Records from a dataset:
# # #

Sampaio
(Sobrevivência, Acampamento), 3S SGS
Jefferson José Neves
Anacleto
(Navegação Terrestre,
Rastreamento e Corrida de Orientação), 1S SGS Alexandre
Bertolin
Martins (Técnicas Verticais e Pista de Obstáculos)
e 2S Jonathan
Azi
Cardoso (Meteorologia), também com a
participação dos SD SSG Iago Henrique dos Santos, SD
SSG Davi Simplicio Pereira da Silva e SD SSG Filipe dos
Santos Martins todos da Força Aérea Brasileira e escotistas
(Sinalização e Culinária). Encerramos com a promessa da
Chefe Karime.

# # #

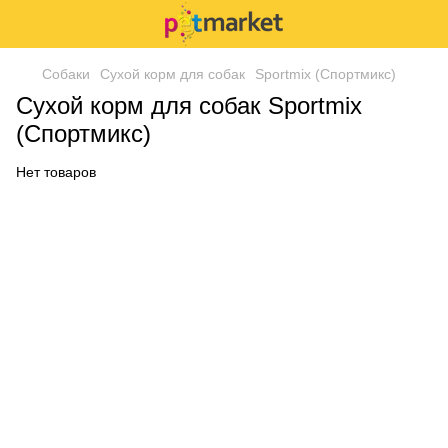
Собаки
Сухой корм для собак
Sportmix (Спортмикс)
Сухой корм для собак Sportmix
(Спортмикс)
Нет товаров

# # #

WHAT IS BEING ASKED
Tally how many lines of the material contain the string "Сухой", matching case exactly, and reply with that number alone.

FINAL ANSWER
2